INTERVALO
Leiria, 3/II/2013, domingo
1
Em banco de pau ao sol pactua-se bem com o fresco da manhã fria. Pouco
demora a hora (ora mais, que envelhecer é o principal dos meus trabalhos). As
manhãs são o içar do prumo, que o meio-dia nivela, a tarde desfralda e a noite
guarda na caixa. A obra é testemunho e testamento. A minha, também. Grandes
viaturas de passageiros (mas quem não é passageiro?) estateladas ao sol no
parque largo: como se caídas de uma rodoviária sideral. Uma pouca de terra
estendida ao azul, pingado já o sincelo. E no pátio ao lado da taberna, a
feminil laranjeira, noiva de ninguém.
2
Tudo o que me resta do passado é o próprio corpo.
Com ele escrevo intentando não ser, tão-só, corpo tão só – sem nem
passado, quanto mais presente.,
3
O trabalho fosse varrer praias no Inverno. É como estou na Língua – e
o que faço nela. Há muito não tenho um cão. Comigo, é o dicionário que ora anda
pelas ruas. Ele me late seu latim, que em Português lambo e aproveito. Nisto,
foge-me o cão prai’afora: e eu sem saber com que letra chamá-lo.
4
O paradoxo é a disfunção eréctil crescer tanto.
5
Tenho ainda alguns dias, talvez anos.
Penso isto ao sol, entre gente que não conta o Tempo, mas que o Tempo
desconta.
O Tempo numerado, enumerável – mas inumerável.
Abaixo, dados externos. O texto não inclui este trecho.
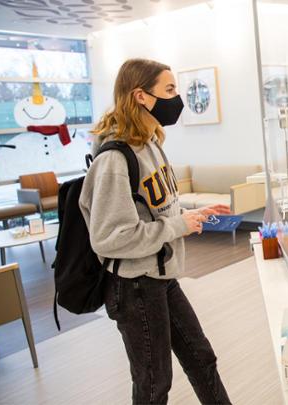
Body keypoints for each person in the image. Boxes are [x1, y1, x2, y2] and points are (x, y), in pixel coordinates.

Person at [79, 58, 232, 404]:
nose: (177, 98)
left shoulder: (150, 144)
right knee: (154, 383)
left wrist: (193, 214)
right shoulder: (114, 160)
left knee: (201, 357)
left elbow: (157, 208)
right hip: (133, 285)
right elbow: (109, 237)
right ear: (141, 96)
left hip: (161, 277)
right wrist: (178, 225)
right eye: (169, 90)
É a maior vocação que me conheço, esse Sacana.
6
Tanto julgo não ter sido mau jovem,
quanto espero não ser apenas um bom velho.
7
Parece que um gajo me disse assim da minha terra:
– Pá, a Pedrulha não é
Coimbra.
Eu não tinha dito que era. Eu tinha dito que era em.
Respondi-lhe com justo vinagre que:
– Ó meco, ao contrário de ti, a
Pedrulha sempre é a norte de alguma coisa.
Foi como tê-lo mandado ir cagar a sul de nenhures, que nunca mais o
vi.
8
(A verdade é que há muita coisa e muito alguém que nunca mais vi.)